Lightning Talk Beginner MIT License

Resilient LLM - Why your LLM calls fail in production and how to make them resilient

Approved

Session Description

This talk introduces a personal Open Source project that has been receiving a good reviews and shares the technical learning with the community.

When I deployed my AI agents to production, they started facing failures, some predictable (e.g. hitting LLM provider's rate limits), some unpredictable (Anthropic's overload error, network issues, CPU/memory spikes leading to server crash, etc.). Some of these issues were easy to deal with e.g. a simple exponential backoff and retry strategy. But it was not good enough to put it out there on production. I could have put a rate limit gateway in front of my app server but that wouldn't have enough user/app context/control to recover from these failures and leave the gap for unpredictable errors. Also it would have been an extra chore and expense to manage that gateway. So for the multiple agentic apps that I was creating, the LLM calls had to be more resilient, and the solution to deal with most of these failures had to be in the app itself.

Existing libraries such as Vercel AI added even more unpredictability e.g. AI_UnsupportedModelVersionError. So I found myself writing duplicate code to make my LLM apps more resilient. This motivated me to write this Open Source library: ResilientLLM - a resilient, unified LLM interface featuring circuit breaker, token bucket rate limiting, caching, and adaptive retry with dynamic backoff support.

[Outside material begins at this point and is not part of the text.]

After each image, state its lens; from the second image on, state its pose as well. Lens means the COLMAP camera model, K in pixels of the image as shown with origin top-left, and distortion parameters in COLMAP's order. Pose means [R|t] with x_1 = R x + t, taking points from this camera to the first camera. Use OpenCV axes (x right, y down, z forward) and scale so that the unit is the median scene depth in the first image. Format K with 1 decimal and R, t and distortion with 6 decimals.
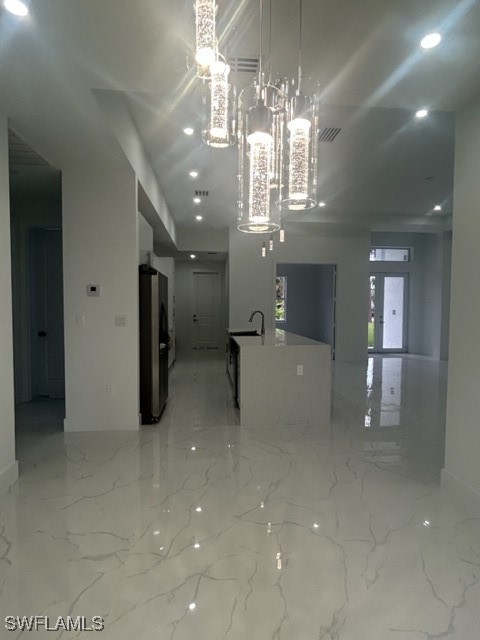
lens RADIAL K [[333.9, 0, 239.7], [0, 333.9, 318.1], [0, 0, 1]] dist [-0.007167, -0.000538]
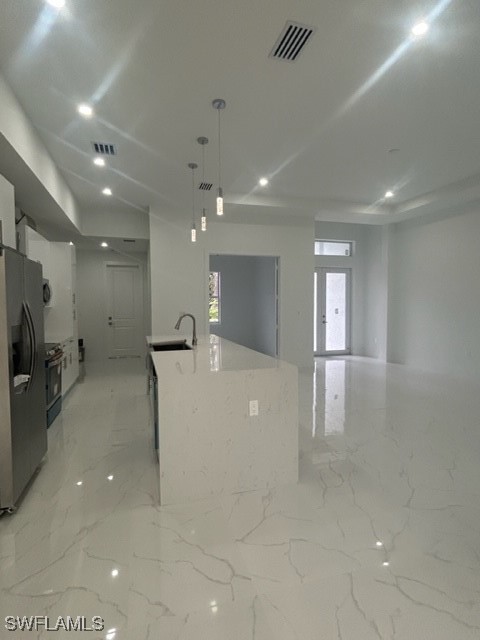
lens RADIAL K [[333.9, 0, 241.6], [0, 333.9, 321.8], [0, 0, 1]] dist [-0.007167, -0.000538]
pose [[0.977408, -0.019805, 0.210431, 0.010619], [0.016246, 0.999694, 0.018630, -0.009943], [-0.210736, -0.014791, 0.977431, 0.161197]]
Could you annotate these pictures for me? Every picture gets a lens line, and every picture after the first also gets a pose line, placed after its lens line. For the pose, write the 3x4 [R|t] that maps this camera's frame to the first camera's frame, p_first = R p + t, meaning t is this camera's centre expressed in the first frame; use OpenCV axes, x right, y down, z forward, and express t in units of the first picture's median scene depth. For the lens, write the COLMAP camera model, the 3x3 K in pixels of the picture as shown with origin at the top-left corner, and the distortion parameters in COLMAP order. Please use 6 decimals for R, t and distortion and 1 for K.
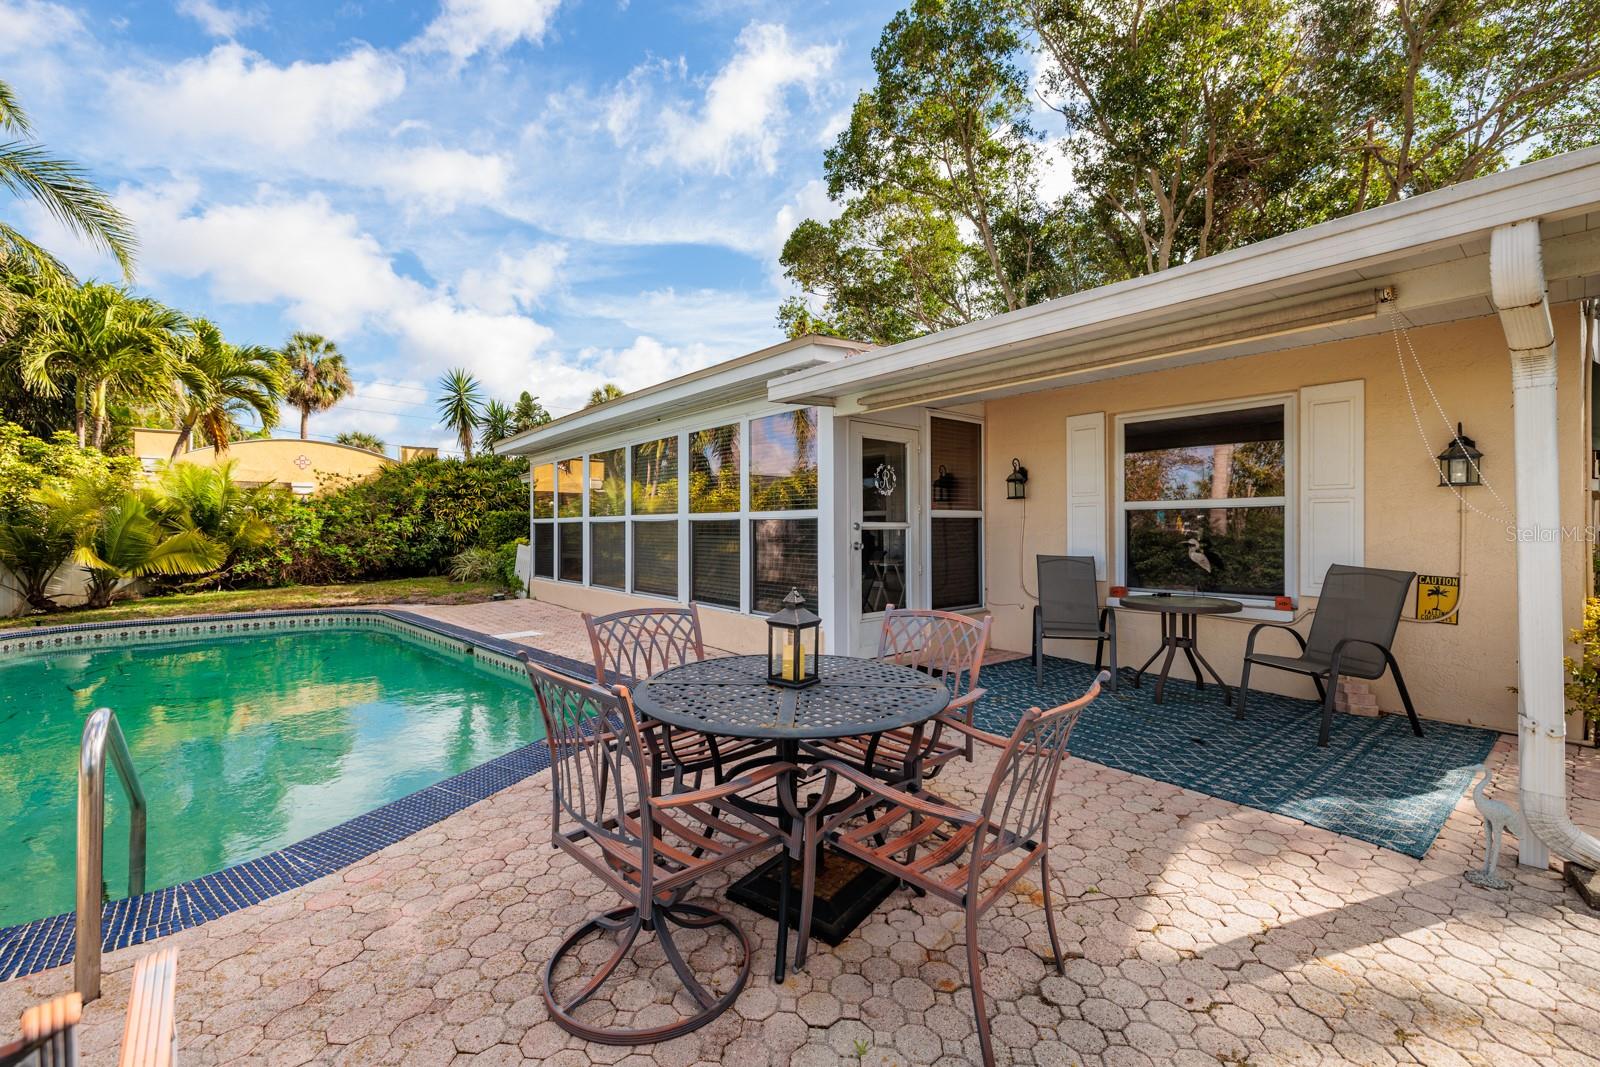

In simpler words, it is a class that unifies API calls to any LLM via a common interface, the usage looks as following - unifiedAndResilientLLM.chat(conversationHistory, llmAndResilienceOptions). It frees up my time from worrying about the critical failures that LLM apps and AI agents face in production.

This minimalist Open Source library aims to solve the same challenges for you by providing a resilient layer that intelligently manages failures and rate limits, enabling you (developers) to integrate LLMs confidently and effortlessly at scale.

Key Takeaways

Understand common culprits why LLM apps fail on production e.g. unstable network, rate limits, unpredictable overload, etc.
Your first steps towards resilience - circuit breakers, token bucket rate limiting, graceful timeout and failures, adaptive retries
Practical and effective implementation of resilience patterns without moving focus away from the AI agent development

References

https://github.com/gitcommitshow/resilient-llm

Session Categories

Introducing a FOSS project or a new version of a popular project

Talk License: MIT License

Speakers

Pradeep Sharma Developer Relations Specialist

Pradeep has been a Computer Science Researcher at L3S Research Center (Germany), Software Engineer at startups, Tech Founder of 2x startups, author of a book for developers and #OpenSourceDiscovery newsletter.

Throughout his decade-long career, Pradeep developed dozens of apps in diverse domains such as dev productivity, privacy, neural search, auth, etc. Pradeep built Developer Diary, a cross-platform productivity tool for developers. His long-term commitment on this project and diverse experiences provided him with deep insights into the evolution of engineering, security, and AI/ML systems.

Pradeep also shares a passion for tinkering with electronics projects developed during his graduation from IIT Roorkee.

Reviews

Reviews are hidden by the event organisers.